STORED DATA:
============================================================

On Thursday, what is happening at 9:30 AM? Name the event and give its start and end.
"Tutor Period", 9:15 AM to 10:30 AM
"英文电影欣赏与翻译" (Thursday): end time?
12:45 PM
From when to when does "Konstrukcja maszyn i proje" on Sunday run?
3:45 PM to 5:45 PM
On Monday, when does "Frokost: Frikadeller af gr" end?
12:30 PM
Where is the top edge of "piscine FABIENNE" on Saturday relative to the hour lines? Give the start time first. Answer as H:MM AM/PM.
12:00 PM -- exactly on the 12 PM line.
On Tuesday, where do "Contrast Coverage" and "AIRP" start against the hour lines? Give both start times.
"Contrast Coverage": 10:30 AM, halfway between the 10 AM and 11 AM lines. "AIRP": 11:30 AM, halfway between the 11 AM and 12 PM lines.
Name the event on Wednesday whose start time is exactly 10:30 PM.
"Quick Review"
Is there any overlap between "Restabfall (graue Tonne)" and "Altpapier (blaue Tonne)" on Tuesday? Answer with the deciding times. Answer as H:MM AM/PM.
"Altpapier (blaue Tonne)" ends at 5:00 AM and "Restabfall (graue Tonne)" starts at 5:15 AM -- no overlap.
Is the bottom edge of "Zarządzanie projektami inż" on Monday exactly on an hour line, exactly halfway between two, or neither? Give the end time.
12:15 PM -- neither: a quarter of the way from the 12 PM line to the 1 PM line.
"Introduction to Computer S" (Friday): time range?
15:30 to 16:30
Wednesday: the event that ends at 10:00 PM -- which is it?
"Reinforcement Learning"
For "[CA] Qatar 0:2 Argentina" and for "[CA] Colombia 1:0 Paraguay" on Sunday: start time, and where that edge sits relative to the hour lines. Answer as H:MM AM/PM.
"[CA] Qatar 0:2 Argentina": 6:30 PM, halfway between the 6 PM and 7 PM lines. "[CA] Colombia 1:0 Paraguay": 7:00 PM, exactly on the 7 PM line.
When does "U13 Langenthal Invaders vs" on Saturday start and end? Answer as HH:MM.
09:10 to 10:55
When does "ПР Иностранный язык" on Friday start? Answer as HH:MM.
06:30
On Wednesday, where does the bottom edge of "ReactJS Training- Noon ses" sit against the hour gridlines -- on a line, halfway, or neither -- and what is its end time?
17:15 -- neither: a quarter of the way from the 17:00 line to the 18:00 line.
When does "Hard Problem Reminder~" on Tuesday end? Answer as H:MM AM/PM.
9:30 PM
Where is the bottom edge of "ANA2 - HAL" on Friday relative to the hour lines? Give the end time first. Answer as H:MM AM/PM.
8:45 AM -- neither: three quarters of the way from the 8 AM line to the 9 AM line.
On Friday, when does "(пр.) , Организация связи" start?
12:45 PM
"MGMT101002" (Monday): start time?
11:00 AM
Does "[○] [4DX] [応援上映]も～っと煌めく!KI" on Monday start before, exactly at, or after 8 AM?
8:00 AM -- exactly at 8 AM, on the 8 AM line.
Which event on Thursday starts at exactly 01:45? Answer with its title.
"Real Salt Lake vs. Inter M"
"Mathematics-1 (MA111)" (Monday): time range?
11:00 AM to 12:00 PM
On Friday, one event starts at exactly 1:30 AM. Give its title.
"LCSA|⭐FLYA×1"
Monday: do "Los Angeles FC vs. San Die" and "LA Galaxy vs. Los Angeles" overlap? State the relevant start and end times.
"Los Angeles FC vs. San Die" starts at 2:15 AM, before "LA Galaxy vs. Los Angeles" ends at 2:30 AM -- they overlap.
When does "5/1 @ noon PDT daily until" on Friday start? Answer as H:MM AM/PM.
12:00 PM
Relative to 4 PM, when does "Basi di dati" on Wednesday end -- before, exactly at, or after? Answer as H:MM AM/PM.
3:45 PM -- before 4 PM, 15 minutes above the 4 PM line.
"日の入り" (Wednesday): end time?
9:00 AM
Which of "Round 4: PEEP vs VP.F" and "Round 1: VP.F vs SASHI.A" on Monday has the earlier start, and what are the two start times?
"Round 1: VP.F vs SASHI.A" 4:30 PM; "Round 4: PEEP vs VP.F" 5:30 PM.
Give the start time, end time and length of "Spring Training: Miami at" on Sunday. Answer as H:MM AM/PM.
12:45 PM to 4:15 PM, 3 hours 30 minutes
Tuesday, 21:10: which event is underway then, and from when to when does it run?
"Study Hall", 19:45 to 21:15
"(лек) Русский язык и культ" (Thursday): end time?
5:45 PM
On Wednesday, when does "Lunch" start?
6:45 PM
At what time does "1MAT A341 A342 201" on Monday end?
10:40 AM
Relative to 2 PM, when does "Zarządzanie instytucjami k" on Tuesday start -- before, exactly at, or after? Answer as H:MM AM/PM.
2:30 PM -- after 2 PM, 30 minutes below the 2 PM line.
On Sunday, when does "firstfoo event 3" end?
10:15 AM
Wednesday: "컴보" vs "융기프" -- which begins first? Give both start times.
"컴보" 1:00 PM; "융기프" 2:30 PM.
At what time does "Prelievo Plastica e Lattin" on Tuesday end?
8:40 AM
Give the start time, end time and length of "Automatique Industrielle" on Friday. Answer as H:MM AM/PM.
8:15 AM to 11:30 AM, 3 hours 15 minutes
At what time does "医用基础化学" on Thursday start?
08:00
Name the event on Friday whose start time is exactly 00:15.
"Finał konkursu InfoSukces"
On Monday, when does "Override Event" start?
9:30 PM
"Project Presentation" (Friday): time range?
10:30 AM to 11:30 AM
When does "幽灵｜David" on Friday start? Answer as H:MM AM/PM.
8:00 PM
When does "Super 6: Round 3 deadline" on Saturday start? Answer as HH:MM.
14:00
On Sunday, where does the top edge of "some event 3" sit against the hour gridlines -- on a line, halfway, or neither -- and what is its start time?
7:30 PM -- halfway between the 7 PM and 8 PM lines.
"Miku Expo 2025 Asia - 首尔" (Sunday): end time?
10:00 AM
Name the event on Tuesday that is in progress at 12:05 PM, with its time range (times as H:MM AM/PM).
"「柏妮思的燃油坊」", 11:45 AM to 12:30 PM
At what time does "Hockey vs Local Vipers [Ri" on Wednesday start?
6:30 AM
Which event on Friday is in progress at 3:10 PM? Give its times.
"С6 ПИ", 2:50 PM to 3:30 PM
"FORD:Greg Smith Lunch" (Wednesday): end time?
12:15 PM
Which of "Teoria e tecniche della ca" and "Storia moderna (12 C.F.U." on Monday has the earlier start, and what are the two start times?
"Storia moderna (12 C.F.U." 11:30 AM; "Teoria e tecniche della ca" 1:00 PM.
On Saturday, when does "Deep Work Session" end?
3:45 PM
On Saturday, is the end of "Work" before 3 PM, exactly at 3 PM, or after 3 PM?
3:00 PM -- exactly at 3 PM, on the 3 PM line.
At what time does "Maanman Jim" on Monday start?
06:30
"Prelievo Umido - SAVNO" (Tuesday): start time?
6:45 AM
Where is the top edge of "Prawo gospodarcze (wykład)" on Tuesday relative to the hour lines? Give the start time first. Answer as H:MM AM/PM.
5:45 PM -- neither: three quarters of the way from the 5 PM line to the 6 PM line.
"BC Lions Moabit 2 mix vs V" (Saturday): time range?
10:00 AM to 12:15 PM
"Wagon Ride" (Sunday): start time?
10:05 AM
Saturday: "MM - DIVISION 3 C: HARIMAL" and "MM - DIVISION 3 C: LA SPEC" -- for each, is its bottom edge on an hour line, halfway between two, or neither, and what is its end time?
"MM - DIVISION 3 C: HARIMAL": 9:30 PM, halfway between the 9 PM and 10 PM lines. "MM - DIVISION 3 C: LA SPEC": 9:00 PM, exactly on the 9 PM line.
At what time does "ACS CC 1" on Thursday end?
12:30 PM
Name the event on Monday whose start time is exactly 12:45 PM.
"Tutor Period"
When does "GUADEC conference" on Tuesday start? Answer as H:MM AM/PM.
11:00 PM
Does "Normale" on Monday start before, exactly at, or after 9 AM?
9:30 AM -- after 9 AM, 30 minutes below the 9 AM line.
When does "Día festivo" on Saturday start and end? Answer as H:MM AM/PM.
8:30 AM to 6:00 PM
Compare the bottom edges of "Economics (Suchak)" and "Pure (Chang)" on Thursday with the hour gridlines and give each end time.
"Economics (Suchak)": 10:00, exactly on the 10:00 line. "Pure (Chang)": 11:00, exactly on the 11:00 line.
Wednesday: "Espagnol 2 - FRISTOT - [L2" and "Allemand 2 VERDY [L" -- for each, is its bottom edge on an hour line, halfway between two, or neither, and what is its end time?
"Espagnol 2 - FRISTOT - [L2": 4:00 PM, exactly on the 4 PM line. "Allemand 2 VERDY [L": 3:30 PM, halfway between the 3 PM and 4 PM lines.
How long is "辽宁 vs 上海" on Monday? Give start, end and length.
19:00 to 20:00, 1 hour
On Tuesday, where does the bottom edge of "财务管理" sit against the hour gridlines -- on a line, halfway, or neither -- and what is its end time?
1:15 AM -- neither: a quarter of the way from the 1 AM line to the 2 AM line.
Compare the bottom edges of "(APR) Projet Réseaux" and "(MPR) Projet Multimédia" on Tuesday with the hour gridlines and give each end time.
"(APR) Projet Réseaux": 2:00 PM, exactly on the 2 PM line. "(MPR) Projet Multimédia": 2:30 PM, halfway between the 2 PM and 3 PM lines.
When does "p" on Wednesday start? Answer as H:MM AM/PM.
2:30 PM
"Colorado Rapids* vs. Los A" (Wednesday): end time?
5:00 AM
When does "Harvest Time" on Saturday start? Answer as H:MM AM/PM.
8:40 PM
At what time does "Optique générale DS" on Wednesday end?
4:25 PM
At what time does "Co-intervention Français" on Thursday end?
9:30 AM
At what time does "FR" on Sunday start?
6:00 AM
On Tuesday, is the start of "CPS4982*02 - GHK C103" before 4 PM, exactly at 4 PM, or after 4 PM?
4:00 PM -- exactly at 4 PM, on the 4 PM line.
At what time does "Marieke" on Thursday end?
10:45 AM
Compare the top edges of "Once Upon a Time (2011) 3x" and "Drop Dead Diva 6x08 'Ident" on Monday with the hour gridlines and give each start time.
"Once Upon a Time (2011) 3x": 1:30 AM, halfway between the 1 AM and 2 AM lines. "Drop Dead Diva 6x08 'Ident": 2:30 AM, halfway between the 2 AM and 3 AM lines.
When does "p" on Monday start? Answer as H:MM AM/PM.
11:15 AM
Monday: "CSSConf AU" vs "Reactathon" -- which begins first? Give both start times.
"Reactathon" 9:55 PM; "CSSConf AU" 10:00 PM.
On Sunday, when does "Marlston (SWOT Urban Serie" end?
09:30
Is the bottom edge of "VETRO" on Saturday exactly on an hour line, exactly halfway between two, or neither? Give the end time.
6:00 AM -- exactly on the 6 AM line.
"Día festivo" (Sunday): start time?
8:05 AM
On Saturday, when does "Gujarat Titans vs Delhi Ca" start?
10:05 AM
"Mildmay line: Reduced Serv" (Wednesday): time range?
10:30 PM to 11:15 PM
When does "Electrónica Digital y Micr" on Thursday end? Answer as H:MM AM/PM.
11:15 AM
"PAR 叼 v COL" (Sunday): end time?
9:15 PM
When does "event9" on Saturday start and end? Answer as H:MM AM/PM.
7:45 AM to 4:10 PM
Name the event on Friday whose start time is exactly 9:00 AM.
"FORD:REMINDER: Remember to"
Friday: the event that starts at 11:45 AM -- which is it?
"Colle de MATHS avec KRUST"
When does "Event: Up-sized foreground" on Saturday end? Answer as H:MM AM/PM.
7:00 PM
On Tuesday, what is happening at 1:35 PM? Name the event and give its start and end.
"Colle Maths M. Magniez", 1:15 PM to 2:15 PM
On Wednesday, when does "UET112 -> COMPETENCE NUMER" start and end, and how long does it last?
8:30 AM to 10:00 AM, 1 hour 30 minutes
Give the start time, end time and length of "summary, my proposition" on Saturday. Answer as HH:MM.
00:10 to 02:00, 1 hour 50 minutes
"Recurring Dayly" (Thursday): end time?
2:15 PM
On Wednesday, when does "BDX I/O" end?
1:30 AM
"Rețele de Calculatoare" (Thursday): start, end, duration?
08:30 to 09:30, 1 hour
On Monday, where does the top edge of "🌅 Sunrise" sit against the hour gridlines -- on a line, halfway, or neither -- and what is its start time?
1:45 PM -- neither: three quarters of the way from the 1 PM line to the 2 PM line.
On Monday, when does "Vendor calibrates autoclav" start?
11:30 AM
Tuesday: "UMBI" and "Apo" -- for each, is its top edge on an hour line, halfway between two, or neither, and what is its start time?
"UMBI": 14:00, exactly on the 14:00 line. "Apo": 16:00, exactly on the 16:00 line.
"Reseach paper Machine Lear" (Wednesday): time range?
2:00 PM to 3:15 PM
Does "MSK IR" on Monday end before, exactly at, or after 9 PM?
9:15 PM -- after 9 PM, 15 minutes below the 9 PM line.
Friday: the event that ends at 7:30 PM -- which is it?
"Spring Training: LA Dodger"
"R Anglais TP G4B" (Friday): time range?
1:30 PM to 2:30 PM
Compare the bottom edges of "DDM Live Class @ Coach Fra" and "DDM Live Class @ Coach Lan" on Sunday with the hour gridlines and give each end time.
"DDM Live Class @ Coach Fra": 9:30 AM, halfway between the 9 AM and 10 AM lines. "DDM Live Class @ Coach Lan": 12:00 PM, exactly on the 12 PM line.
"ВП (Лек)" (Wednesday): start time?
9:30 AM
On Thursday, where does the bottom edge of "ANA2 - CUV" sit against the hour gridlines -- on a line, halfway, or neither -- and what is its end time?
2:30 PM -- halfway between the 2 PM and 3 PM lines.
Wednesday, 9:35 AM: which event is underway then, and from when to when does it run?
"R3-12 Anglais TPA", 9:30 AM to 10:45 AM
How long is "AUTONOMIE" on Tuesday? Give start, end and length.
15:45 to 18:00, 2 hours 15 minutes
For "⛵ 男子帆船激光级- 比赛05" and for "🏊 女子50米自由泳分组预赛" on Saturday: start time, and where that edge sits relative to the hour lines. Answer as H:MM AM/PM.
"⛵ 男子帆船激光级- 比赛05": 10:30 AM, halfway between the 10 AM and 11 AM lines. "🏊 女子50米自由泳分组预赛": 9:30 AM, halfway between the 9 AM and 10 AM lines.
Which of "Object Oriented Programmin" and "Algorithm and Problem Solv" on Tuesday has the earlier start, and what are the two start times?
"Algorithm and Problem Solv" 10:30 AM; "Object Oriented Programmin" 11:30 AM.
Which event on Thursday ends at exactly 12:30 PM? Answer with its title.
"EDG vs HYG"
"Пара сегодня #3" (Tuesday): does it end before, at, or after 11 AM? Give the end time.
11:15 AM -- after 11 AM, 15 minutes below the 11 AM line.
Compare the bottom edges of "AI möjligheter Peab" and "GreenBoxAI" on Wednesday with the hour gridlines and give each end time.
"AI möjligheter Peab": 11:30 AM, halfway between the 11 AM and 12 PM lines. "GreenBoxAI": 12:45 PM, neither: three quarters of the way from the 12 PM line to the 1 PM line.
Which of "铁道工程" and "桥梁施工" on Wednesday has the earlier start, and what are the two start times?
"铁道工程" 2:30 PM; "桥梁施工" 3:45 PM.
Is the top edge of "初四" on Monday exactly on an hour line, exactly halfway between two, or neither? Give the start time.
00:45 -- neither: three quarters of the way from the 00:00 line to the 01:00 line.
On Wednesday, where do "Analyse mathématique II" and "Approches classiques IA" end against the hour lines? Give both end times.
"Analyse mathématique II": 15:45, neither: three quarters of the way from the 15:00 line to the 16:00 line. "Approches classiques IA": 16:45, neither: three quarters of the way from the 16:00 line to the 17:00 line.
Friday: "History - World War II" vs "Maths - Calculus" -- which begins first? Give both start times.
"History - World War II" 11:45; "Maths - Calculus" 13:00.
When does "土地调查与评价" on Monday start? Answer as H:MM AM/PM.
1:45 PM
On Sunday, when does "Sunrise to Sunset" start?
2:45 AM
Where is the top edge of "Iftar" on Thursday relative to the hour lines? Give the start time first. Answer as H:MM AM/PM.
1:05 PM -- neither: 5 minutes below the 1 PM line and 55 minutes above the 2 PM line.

============================================================

AIM: Count the lines of the records above that contain the string "Reactathon", with case counting. Give the number and nothing else.

RESULT OF THE TASK: 2